Save before you start freelancing
Launching a freelance career is something that takes a lot of thinking and planning. The worst thing you can do is quit a steady job without some kind of plan or vision.
When you start feeling that your 9-5 job is exhausting you and that you need something different, consider what options you can count on. Many hours of hard work and contemplation need to pass from the moment you realize that you want to be a freelancer until the moment you hand in your resignation and start your independent career.
One of the most important things to do while you’re still a full-time employee is to start saving for the dawn of your freelance career. We’ve already mentioned in this article that you’ll hardly manage to put too much aside in the initial phase of your freelancing. This feeling of insecurity and instability might turn out to be too stressful for some rookie freelancers.
Contrary to that, when you know that you have some backup cash, saved during the last stage of your full-time employment, you’ll be able to start freelancing in a more relaxed and creative way.
For example, you can start doing side jobs while you’re still a company employee. The benefit of this experience will be twofold. On the one hand, you’ll test your will and see if you can work as a freelance in the first place. On the other, you’ll have additional assets for a special fund that will support the initial part of your freelance career.
Think about your retirement
When you’re young and successful, it’s easy to splurge everything you earn. The risk of spending all the money you make is extremely high for freelancers. That’s why every new freelancer should start thinking about their retirement from day one of their freelancer career.
Beginner freelancers are often unaware of different retirement plans and will probably sign a contract with the first retirement agent they meet.
However, you should first find out more about some basic plans and consult several retirement advisors before you make up the final decision on the right plan for your needs.
For instance, you can save your retirement money with a myRA plan (my retirement account), where your money will be kept by the US Treasury. To be more precise, it will be an investment in a US Treasury bond. This is considered a low-risk retirement plan, plus, you’ll be paid a certain annual interest. At the moment it’s about 2% per year.
You’re eligible for a myRA plan if your yearly income doesn’t exceed $132,000. It sounds more than a reasonable limit for a new freelancer.
Since every retirement plan has some sort of limit, myRA isn’t an exception. Here the limit is 30 years of saving or $15,000. The moment you meet any of these two conditions, you need to move your money to a different account.

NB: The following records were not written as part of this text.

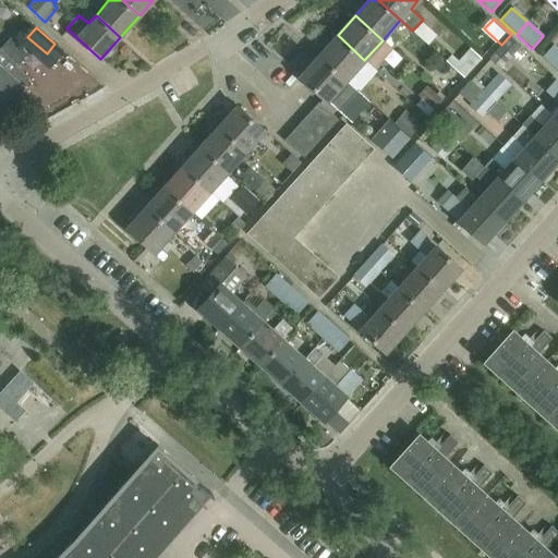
[(364,60),(338,35),(319,56),(346,80),(364,60)]
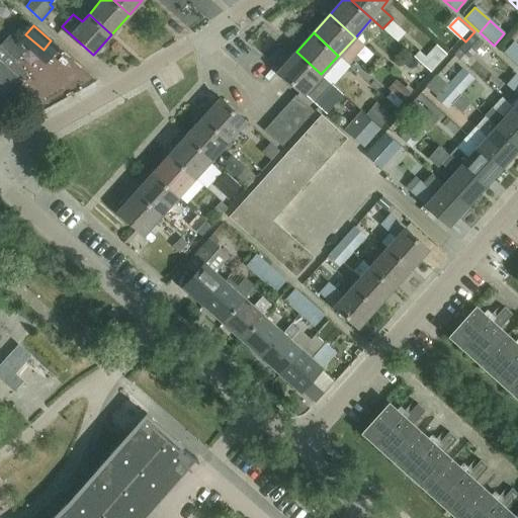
[(0,61),(17,42),(8,33),(0,42),(0,61)]
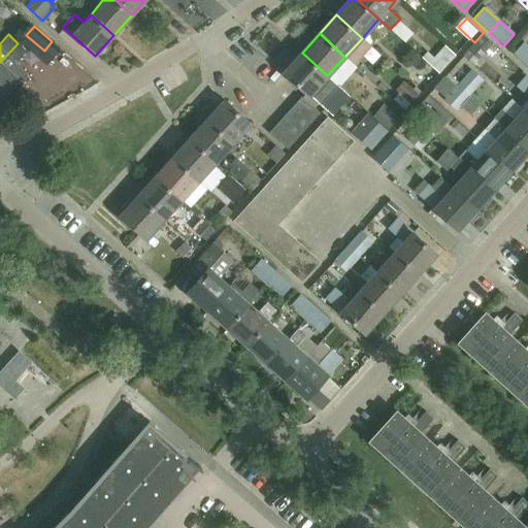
[(491,44),(482,35),(467,51),(477,60),(491,44)]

Also, if you decide to withdraw the money you’ve saved before the expiration of the agreed period, you won’t have to pay any additional fees or penalties.
Conclusion
The nature of work is changing in the modern world. A growing number of employers and workers support freelancing these days. The “gig” economy, i.e. the economy based on freelance jobs now employs about 57 million Americans, which is 36% of the entire US workforce. Many other parts of the world follow suit. Still, if you’re thinking about becoming a freelancer, don’t rush into it. You should spend some time thinking and applying the strategies presented in this article. When you’ve prepared your wits and your finances for freelancing, keep up the good work and run a lucrative freelance career.